Le chauffard qui a arraché le doigt d'un homme avec ses dents, puis a percuté volontairement le père de sa victime dans un cas de rage au volant extrême sur le Plateau-Mont-Royal en 2015 a reçu vendredi une peine de cinq ans de pénitencier.

Marko Lubin, 27 ans, avait été reconnu coupable en février dernier de cinq chefs d'accusation de voies de fait graves, de conduite dangereuse et de délit de fuite au palais de justice de Montréal.

La Couronne réclamait une peine de six ans de pénitencier, alors que la défense demandait deux ans et demi de détention. La juge Karine Giguère a tranché pour cinq ans vendredi en raison des nombreux facteurs aggravants, notamment le degré de violence, les conséquences graves et permanentes pour les victimes et l'absence de remords de l'accusé.

L'explosion de violence de Marko Lubin a été initiée par une manoeuvre pourtant anodine d'un jeune automobiliste, Jonathan Cormier, sur l'avenue Mont-Royal, le 2 mars 2015. Frustré d'avoir été «coupé» par le véhicule de la victime, l'accusé a commencé à le klaxonner à répétition.

Jonathan Cormier est alors sorti de son véhicule pour haranguer Marko Lubin, puis il a ensuite ouvert la portière de son vis-à-vis pour lui a asséné plusieurs coups de poing. Or, Marko Lubin a répliqué en lui arrachant un morceau de son petit doigt avec ses dents. «Hystérique», Jonathan Cormier s'est dirigé vers son père Michel Cormier, alors que Marko Lubin a fauché Michel Cormier à toute vitesse. Hospitalisé pendant deux mois, il a subi de très graves blessures.
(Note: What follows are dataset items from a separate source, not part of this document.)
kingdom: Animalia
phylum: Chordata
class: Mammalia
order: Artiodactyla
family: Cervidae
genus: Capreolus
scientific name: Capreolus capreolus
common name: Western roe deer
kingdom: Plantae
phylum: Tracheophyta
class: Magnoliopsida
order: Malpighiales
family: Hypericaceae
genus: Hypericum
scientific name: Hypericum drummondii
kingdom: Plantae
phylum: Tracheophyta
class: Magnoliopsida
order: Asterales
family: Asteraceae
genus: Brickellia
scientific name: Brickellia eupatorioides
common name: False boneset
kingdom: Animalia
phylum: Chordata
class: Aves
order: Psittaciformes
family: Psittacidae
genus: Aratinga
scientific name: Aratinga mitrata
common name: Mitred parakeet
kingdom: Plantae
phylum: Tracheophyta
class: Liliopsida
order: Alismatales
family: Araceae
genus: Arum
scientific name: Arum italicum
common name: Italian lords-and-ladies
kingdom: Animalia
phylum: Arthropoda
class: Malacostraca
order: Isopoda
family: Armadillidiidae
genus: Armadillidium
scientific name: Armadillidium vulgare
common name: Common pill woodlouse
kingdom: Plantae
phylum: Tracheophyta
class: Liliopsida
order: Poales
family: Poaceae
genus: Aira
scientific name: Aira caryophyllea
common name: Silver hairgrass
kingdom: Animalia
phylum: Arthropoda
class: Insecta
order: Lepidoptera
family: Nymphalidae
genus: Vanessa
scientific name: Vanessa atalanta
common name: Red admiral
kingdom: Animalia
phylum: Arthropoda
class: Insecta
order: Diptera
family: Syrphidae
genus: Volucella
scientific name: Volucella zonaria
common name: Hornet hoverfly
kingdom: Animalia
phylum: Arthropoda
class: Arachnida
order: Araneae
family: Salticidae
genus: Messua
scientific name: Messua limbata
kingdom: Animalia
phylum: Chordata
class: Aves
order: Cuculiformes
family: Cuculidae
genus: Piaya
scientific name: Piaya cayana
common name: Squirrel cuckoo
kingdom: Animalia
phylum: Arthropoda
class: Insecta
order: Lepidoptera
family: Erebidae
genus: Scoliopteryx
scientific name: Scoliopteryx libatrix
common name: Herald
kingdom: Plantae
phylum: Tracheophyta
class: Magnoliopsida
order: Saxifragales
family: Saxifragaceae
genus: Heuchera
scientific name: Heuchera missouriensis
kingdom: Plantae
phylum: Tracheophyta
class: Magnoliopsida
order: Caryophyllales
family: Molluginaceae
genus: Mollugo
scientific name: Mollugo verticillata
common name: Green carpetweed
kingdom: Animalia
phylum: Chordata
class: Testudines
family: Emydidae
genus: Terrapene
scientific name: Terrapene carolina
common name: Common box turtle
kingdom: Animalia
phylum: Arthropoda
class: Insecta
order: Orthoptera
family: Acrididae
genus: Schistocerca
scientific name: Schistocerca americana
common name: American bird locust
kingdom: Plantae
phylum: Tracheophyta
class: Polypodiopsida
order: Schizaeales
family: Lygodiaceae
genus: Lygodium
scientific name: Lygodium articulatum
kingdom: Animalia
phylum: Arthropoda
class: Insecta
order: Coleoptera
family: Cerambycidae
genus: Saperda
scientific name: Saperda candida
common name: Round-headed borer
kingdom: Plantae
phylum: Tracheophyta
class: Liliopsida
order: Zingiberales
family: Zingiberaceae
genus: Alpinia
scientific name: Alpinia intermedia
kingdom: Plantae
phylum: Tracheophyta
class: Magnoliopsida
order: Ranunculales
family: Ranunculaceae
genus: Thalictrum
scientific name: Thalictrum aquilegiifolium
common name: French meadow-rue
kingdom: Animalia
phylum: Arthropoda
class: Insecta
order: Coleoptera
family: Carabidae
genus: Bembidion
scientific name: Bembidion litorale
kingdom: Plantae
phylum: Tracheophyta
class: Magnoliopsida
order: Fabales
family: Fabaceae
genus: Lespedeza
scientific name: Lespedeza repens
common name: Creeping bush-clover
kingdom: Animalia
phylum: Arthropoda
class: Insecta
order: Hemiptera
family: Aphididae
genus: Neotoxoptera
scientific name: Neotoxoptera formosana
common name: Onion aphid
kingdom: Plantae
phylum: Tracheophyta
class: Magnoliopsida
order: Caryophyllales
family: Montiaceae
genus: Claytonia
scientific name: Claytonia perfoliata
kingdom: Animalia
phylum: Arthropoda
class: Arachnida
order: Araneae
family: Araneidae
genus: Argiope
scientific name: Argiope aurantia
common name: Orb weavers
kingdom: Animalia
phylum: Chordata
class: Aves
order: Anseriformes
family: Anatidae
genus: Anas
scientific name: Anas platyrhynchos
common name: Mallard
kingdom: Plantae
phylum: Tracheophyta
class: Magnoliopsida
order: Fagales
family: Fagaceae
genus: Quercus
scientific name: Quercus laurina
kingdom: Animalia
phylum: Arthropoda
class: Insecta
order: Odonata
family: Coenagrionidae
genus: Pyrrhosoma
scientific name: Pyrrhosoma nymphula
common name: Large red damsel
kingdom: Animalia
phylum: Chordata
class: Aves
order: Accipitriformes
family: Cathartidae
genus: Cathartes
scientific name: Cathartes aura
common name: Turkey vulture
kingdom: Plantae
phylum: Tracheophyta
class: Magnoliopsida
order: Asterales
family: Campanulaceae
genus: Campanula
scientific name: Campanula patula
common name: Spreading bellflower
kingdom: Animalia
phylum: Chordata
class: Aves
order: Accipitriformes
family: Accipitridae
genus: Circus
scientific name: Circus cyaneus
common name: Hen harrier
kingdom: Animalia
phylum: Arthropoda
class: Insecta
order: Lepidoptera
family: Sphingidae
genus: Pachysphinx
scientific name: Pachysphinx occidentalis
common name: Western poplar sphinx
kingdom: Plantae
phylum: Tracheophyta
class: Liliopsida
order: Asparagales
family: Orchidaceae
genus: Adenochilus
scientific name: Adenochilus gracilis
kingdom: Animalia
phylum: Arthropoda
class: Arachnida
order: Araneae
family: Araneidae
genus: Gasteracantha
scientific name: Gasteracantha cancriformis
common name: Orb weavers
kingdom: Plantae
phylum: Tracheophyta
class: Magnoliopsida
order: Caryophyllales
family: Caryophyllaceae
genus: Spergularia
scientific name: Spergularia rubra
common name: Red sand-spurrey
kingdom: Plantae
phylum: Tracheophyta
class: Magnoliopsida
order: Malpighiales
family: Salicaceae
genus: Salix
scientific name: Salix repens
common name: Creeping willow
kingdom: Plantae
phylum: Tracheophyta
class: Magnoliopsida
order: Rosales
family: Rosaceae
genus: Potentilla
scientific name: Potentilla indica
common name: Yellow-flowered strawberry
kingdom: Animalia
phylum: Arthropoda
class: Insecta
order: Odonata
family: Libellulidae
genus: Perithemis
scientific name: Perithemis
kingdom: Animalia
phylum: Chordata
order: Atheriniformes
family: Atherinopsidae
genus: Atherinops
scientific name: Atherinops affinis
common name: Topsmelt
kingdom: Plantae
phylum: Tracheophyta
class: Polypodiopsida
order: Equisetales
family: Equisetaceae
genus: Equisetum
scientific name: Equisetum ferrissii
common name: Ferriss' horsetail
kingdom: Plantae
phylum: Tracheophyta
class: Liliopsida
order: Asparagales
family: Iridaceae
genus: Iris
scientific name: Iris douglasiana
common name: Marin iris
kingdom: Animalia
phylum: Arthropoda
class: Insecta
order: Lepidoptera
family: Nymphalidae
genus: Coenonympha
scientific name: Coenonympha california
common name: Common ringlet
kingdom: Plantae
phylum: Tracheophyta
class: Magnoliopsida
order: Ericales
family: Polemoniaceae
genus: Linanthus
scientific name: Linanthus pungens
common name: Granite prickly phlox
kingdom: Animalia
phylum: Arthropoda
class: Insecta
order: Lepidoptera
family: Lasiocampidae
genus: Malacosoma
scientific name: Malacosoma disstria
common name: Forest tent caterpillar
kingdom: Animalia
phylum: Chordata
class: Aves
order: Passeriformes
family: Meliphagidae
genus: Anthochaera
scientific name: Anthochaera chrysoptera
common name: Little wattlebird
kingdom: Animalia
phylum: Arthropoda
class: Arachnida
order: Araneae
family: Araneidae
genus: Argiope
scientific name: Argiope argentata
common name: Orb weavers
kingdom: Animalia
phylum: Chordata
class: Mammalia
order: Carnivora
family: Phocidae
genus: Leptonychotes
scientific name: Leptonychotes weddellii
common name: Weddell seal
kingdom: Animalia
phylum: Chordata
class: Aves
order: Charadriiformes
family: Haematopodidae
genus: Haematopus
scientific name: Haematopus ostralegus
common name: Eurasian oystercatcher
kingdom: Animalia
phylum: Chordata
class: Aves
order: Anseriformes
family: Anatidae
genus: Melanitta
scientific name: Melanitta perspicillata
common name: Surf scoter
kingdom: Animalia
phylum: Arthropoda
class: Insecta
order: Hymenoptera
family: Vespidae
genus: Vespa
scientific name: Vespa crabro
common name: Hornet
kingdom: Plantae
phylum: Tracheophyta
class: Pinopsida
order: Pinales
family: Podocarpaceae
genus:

La juge Giguère a rejeté complètement la thèse de légitime défense de l'accusé dans sa décision de février dernier. «La façon dont l'accusé sort de la voiture, avance dans la direction des Cormier, et crie vers eux, n'a rien à voir avec la réaction de quelqu'un qui se réjouit de s'être libéré d'une attaque. Cette réaction ne s'apparente pas à celle d'une victime, mais celle d'un agresseur triomphant. C'est dans cet état d'esprit que dans les secondes suivantes l'accusé fonce avec sa voiture volontairement en accélérant sur Michel Cormier et quitte sans freiner et s'arrêter», a-t-elle soutenu.